Saturday, September 1, 2007

Living in New Zealand

i was sitting with my friends in a function at Crowne Plaza in downtown Auckland today, watching people dancing on the dance floor and a singer couple belting up the oldies and the atmosphere was very merry. however my mind started to wander and before i knew it a surge of pain strike my heart. Once again i am thinking about myself.

Sometimes i wonder whether to take up this scholarship was a right choice at all. I really thank God for the opportunity to come to new zealand to study and get to realised my anglo-madness. i have always wanted to be an european and to speak english and French. not to the extent of hating myself being born an Asian but i really hope that one day i can be a almost real european.

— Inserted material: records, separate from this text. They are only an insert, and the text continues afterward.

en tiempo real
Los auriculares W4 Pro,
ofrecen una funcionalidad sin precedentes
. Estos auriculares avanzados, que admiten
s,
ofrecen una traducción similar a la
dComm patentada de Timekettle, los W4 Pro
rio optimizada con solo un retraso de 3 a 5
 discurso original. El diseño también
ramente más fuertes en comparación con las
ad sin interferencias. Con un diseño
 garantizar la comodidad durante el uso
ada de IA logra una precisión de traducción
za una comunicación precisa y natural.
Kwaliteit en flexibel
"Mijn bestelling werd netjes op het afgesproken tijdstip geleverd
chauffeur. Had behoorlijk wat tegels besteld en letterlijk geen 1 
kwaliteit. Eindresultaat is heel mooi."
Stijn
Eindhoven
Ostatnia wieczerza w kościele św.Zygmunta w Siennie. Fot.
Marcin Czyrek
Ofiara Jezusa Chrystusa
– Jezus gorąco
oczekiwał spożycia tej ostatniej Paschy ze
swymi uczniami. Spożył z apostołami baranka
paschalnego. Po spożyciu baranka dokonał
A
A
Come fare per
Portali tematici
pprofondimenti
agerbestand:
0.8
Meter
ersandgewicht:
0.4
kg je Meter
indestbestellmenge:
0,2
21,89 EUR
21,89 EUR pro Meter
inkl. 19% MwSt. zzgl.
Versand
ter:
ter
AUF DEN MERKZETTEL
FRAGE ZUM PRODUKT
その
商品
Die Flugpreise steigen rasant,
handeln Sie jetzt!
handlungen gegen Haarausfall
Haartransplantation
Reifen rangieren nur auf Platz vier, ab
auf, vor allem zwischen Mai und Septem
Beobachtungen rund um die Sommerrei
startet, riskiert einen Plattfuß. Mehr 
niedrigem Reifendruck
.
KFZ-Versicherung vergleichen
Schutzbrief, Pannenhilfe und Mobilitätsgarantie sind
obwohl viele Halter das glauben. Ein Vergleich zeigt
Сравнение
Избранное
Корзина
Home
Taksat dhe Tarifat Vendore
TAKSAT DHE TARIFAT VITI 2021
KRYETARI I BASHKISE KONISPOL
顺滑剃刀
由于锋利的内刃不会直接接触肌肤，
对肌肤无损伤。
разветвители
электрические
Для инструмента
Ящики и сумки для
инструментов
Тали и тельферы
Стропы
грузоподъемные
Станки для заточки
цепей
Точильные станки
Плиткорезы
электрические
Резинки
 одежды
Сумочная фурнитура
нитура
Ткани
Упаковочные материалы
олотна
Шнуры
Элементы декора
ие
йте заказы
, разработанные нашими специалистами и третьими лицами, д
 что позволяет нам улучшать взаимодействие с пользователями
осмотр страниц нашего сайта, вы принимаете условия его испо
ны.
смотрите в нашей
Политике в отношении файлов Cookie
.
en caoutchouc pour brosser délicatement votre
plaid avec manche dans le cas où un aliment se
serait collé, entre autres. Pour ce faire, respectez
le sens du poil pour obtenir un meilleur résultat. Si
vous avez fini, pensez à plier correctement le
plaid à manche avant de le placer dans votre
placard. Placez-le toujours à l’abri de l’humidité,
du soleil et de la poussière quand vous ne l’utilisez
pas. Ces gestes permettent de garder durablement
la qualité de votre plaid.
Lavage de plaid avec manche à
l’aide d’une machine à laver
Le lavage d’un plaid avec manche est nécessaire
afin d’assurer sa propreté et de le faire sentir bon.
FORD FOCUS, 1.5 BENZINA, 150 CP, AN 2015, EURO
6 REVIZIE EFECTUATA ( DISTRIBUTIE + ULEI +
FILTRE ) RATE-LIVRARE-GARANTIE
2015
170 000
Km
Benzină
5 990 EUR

I wonder whether i will ever get the chance to further my studies abroad after doing my course in New Zealand. I dreamt of going to UK for my master and suprisingly, Canada for my Ph.D. then i hope of meeting some girl (maybe more like guy),preferably a French Canadian and then fall in love and get married. Gay marriage is legalised there and i can live there for the rest of my life. this all seem too far fetch and i cant even think about what will happen to me after i graduated and start working. In malaysia there is no way i could be able to be gay. one is that it is illegal to do so and secondly, there are people that i know from family members, friends and church. i cant imagine waht my godfather will think if he finds out that i am gay. in some way or another i am trapped and i will never have a chance to be what i really am. it pains me to think about all this, having to put up with a mask always in front of people, being a person that you want others to think of you. when would i ever get to be myself.

sometimes all these questions cause me to think how great it would be to live in NZ, i can be myself, nobody will really know me. i can be what i want to be. folks back home will never know too much about me.such a bliss.